Анна очень обрадовалась букету. Сидя в кресле на веранде, она близоруко щурилась, разглядывая топтавшегося на месте Оливье, и даже заговорщически подмигнула, но у меня не было настроения поддерживать беседу. Визит к ней я сократила до минимума, сославшись на занятость. Анна не возражала. После процедур она выглядела очень утомленной. Пообещав приехать к ней завтра, я торопливо простилась.
Всю обратную дорогу до Парижа Оливье был невероятно тих и задумчив, искоса глядел на меня, не решаясь заговорить. И только когда я остановилась перед его домом, он повернулся ко мне. Я молчала, понимая, что разговора не избежать, сжавшись внутри в нервный комок.

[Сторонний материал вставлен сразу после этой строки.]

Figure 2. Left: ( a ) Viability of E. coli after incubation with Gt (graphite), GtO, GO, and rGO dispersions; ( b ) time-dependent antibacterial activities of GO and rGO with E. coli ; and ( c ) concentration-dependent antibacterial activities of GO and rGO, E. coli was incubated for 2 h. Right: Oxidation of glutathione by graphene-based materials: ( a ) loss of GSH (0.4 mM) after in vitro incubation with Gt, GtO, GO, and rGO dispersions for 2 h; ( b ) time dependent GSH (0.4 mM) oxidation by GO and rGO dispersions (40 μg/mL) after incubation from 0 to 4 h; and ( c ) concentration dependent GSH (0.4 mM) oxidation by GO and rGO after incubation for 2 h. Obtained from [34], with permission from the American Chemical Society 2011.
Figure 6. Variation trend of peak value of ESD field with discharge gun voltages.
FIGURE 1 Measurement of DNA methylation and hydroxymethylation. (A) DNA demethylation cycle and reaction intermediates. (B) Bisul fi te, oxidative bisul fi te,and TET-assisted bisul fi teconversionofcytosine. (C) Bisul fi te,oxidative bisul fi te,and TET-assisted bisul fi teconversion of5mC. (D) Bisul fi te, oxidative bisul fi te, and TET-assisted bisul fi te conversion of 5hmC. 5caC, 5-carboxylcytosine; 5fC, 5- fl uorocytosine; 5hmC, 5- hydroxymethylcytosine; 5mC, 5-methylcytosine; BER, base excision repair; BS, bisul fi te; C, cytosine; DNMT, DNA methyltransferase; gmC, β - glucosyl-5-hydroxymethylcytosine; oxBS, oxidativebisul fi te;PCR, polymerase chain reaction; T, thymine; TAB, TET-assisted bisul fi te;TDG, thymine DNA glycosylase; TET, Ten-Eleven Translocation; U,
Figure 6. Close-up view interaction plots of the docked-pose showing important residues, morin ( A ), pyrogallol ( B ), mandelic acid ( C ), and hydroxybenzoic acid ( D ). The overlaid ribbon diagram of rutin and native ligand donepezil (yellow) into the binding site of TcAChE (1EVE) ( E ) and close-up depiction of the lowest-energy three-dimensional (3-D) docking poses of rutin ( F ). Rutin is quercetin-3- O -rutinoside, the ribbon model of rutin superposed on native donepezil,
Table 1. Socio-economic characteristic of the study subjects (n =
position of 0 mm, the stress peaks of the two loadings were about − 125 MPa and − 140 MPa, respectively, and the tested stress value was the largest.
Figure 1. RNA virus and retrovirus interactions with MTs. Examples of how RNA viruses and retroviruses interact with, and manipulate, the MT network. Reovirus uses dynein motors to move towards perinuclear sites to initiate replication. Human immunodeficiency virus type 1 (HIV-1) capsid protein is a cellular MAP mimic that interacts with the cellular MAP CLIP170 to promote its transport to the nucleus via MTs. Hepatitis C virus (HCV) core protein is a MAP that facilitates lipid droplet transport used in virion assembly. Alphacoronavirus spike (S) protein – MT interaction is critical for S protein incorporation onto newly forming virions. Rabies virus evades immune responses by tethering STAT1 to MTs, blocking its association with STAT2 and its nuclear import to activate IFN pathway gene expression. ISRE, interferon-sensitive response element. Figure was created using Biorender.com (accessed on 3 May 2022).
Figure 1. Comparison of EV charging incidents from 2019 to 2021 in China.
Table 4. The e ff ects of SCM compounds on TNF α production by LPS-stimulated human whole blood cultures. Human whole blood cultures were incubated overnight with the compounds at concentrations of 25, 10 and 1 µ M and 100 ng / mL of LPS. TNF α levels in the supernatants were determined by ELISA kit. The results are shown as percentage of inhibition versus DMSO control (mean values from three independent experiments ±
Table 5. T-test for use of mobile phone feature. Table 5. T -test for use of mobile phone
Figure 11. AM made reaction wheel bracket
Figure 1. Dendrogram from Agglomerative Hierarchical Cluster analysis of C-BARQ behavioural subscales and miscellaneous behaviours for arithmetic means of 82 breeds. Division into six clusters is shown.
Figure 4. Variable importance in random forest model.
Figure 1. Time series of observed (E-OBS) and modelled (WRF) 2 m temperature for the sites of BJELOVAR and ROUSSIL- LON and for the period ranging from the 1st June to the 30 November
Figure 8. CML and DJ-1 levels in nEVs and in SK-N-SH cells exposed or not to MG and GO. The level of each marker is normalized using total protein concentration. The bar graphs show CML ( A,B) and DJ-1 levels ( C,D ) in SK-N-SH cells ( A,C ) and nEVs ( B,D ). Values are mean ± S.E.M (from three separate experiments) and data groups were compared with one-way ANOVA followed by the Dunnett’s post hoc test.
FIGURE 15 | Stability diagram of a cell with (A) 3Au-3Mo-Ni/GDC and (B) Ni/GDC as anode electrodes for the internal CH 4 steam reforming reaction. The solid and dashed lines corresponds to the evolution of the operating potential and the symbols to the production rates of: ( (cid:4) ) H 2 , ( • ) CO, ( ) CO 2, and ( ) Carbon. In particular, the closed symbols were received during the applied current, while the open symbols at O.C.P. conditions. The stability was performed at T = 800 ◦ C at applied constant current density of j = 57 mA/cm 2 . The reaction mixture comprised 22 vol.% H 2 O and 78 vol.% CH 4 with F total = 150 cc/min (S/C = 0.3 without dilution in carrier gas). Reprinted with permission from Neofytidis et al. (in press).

– Ты странная девушка, Алиса, – негромко сказал он. Я промолчала. Оливье долго ждал ответа, потом вытащил сигареты и закурил.
– Знаешь, на тебя ведь давно обращают внимание, и не только потому что ты – иностранка и очень красивая девушка. Ты правда красива. Думаю, ты могла быть актрисой.
Я усмехнулась. Вот так неожиданно Оливье попал в десятку. Кто бы мог подумать?
– Но ты все равно странная, даже для актрисы, – гнул он свою линию. – Я же знаю много актрис, начинающих и даже уже известных. Они все немного сумасшедшие. Ты – не такая, и твоя игра куда сложнее. Она загнана внутрь.
Я молчала, надеясь, что он уйдет прежде, чем мне придется попросить его это сделать. Но он сидел, как приклеенный, пускал дым в окно и говорил, говорил, интуитивно находя бреши в моей броне, казавшейся такой надежной.